[Dataset entries]
————————

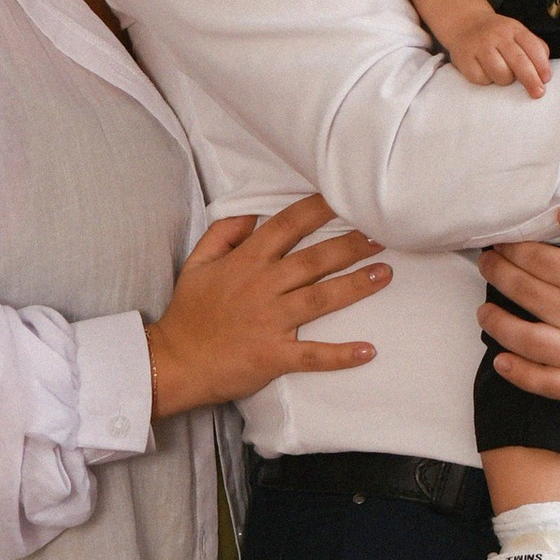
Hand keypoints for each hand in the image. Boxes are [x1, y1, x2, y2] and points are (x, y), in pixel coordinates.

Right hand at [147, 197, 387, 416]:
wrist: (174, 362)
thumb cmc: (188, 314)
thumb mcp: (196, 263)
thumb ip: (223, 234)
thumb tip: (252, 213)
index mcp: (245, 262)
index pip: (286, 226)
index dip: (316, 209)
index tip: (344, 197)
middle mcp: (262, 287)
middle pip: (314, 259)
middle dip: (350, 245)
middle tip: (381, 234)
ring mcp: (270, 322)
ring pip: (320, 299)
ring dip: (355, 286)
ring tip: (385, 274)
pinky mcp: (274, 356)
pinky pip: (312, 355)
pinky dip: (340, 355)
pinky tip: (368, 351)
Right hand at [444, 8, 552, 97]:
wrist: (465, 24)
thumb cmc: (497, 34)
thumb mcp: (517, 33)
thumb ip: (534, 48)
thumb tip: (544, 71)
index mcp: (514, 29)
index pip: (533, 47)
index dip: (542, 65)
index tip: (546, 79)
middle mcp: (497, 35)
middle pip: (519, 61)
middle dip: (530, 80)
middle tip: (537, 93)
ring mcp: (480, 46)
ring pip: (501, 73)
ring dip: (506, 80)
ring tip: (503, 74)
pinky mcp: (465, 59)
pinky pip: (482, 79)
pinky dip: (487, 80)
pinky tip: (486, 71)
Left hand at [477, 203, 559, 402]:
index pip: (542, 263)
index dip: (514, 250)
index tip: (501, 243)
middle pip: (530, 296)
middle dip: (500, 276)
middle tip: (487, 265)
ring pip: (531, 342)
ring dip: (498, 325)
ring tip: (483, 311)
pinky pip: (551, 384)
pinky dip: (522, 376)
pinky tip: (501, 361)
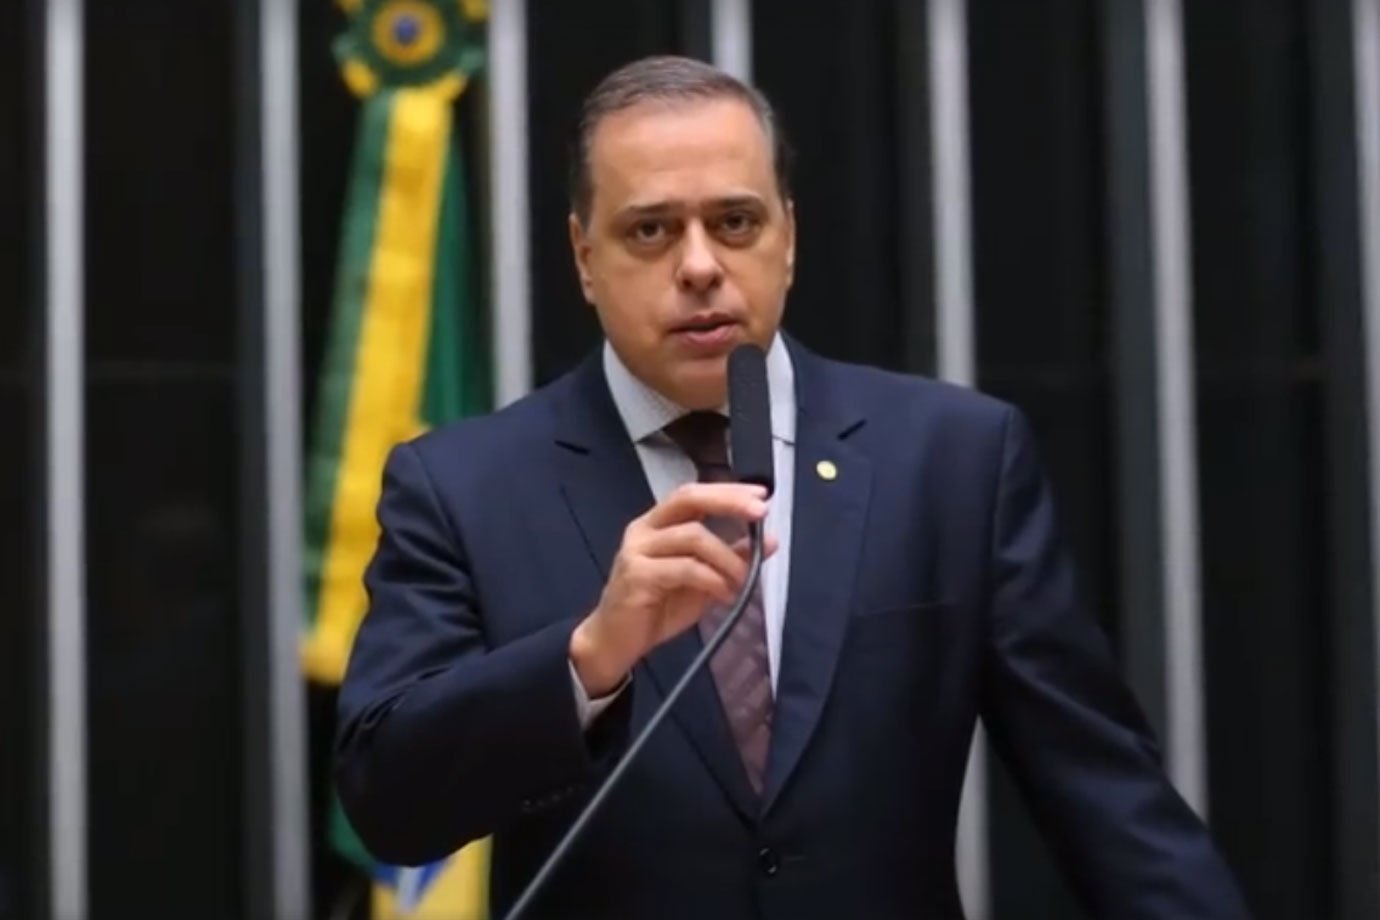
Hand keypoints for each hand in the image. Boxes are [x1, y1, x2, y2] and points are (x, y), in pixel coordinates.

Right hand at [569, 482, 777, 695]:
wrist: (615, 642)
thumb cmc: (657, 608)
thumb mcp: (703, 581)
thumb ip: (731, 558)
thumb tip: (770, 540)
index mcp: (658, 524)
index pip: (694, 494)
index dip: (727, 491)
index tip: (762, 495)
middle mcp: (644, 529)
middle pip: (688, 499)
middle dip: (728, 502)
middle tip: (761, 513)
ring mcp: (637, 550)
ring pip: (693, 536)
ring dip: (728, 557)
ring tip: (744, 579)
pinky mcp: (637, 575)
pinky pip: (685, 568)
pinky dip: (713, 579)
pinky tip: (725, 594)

————————

* [WHAT TO PRODUCE]: Check each line of the data for "Right". Copy the lines where it turns up.

* [SOLUTION TO THIS TASK]:
Right hand at [147, 197, 387, 416]:
Right hand at [444, 8, 552, 97]:
Right hand at [569, 482, 777, 695]:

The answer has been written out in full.